Cases ReferredHannooman Persaud Panday v. Musammat Babooee Munraj Koonweree
Excerpt:
hindu law - debts--son's liability for father's debts--mortgage-bond executed by father--suit against sons--recital in bond as to discharge of antecedent debts, whether legal evidence--presumption of discharge. - .....against them on the ground that it was not shown that the loan was contracted for discharging any antecedent debts of the father. there is a recital in the document of the purpose for which the loan was required, and that was the discharge of previous debts. the district judge makes an observation that the recital is not evidence as against defendants. he probably went too far in saying so, but we observe that he was not prepared to act on the recital even if it were legal evidence. he observes that it was not shown that the decree-holder whose debt is recited in the bond could not have been called and that the decree itself was not produced to show that it had been discharged. in effect, the judge says that the recital is not evidence, but, even if it were it is not sufficient to.....
Judgment:

1. The mortgage-bond was executed by the deceased father of the defendants. The suit has been dismissed as against them on the ground that it was not shown that the loan was contracted for discharging any antecedent debts of the father. There is a recital in the document of the purpose for which the loan was required, and that was the discharge of previous debts. The District Judge makes an observation that the recital is not evidence as against defendants. He probably went too far in saying so, but we observe that he was not prepared to act on the recital even if it were legal evidence.
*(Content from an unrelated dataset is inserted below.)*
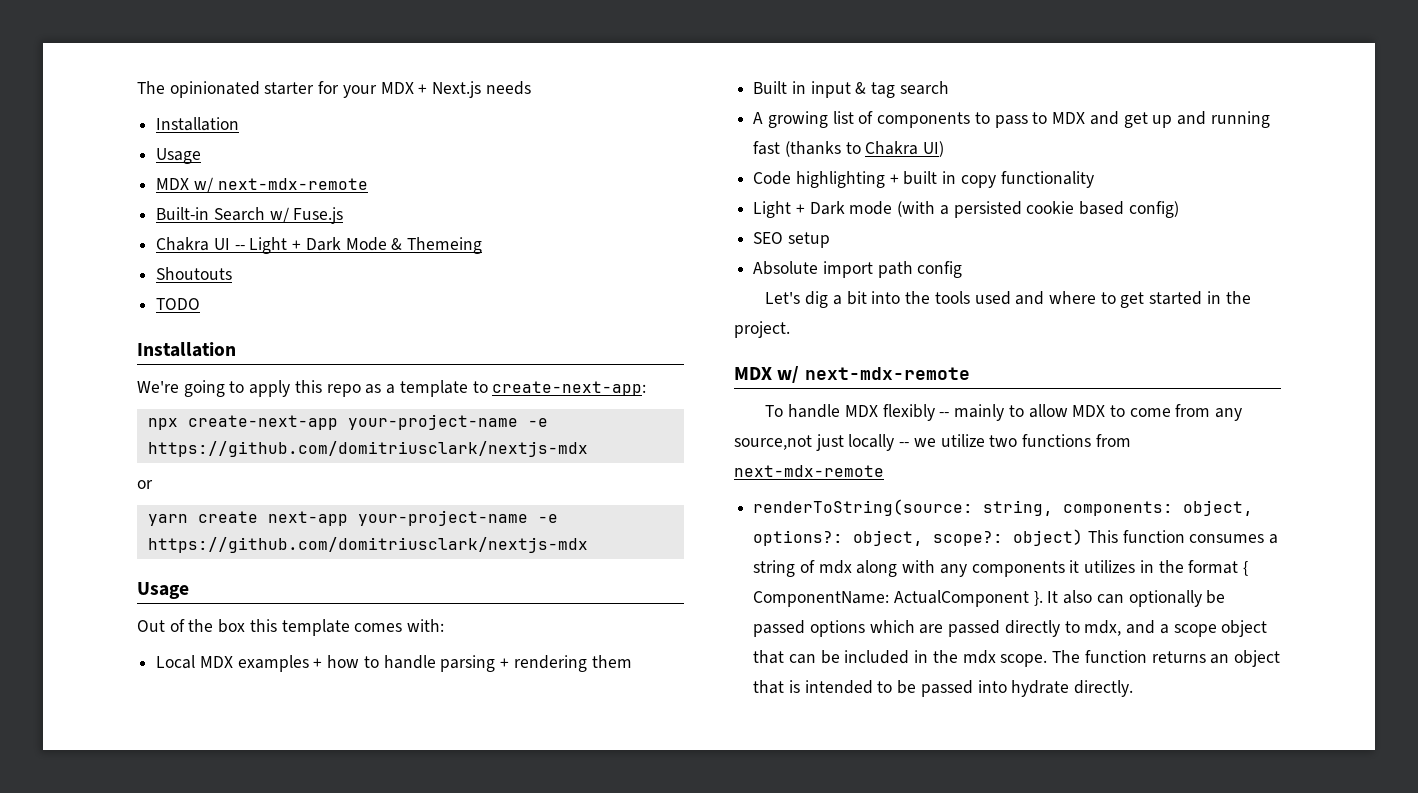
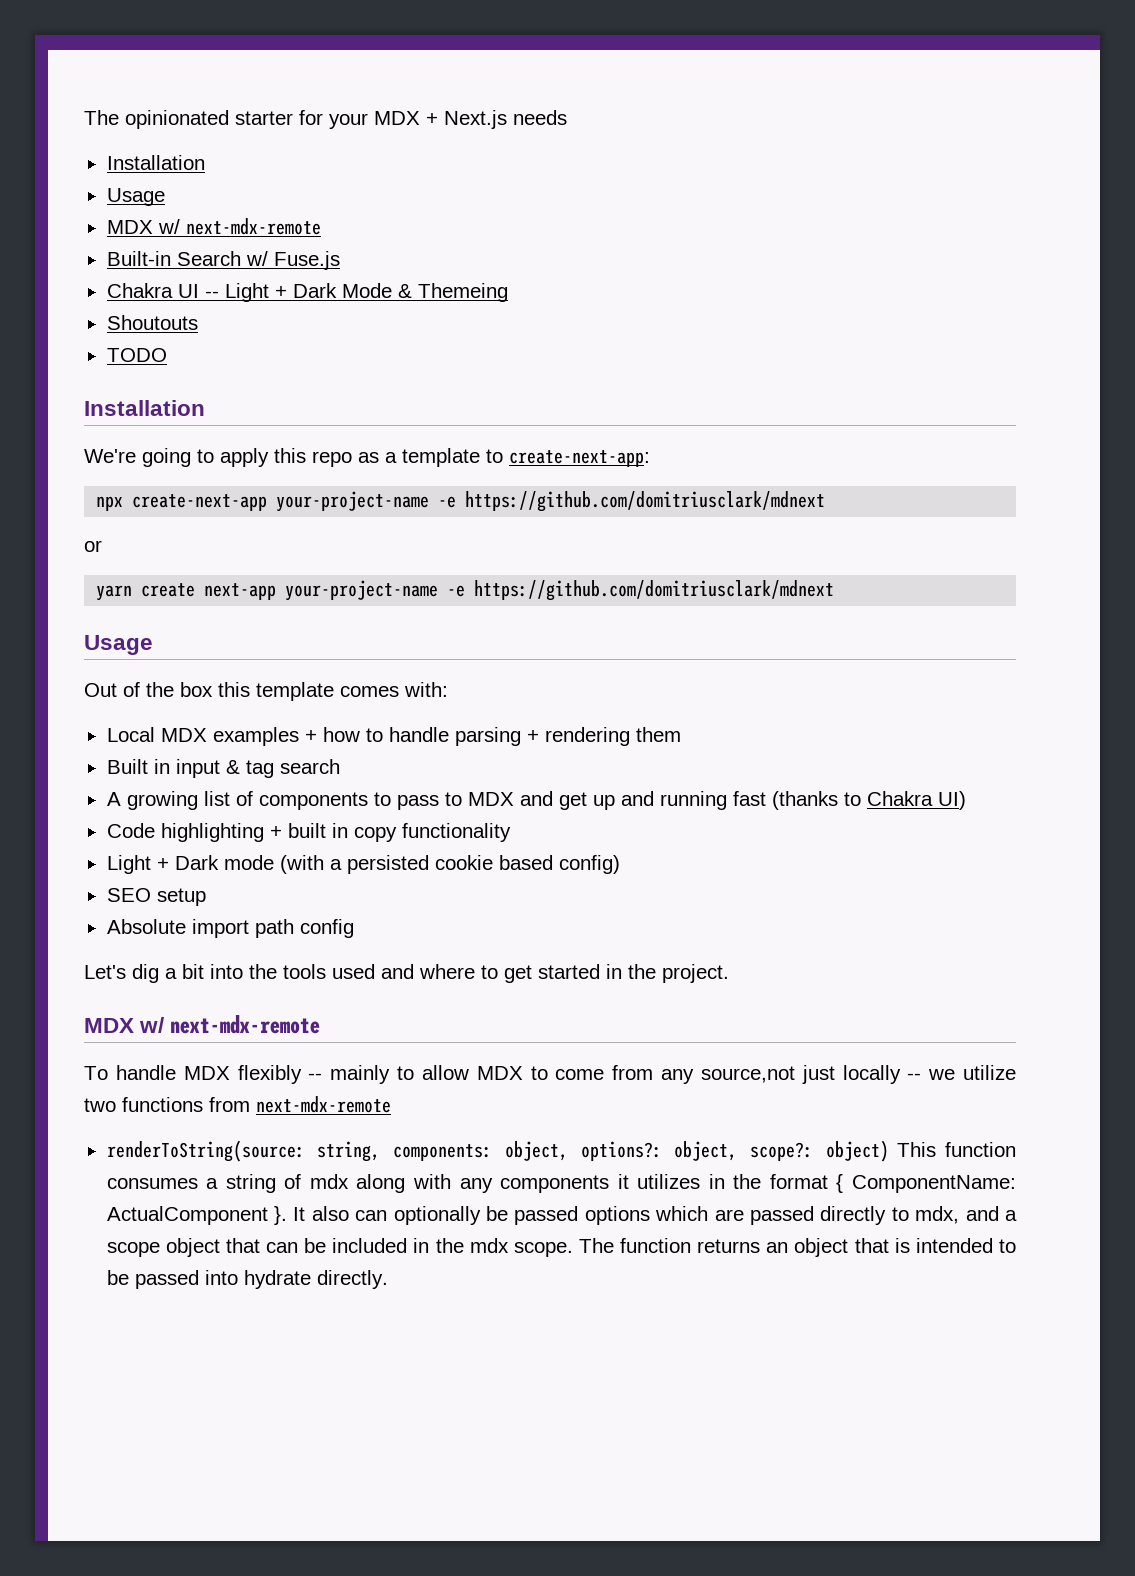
[147,441,588,457] https://github.com/domitriusclark/nextjs-mdx -> [465,491,826,512] https://github.com/domitriusclark/mdnext
[147,537,588,553] https://github.com/domitriusclark/nextjs-mdx -> [474,580,835,601] https://github.com/domitriusclark/mdnext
He observes that it was not shown that the decree-holder whose debt is recited in the bond could not have been called and that the decree itself was not produced to show that it had been discharged. In effect, the Judge says that the recital is not evidence, but, even if it were it is not sufficient to discharge the onus that lay on the plaintiff. We cannot agree with the learned Counsel for the appellant that the Judge was bound to draw a presumption from the recital that the bond was for the purpose of discharging antecedent debts. We do not think the observations of the Privy Council in Hannooman Persaud Panday v. Musammat Babooee Munraj Koonweree 6 M.I.A. 393: 18 W.R. 81 go to that extent. The District Judge was at liberty to attach such weight to the recital as he thought fit. It might have been open to him, in his discretion, to make a presumption in favour of the creditor. We dismiss the second appeal with costs.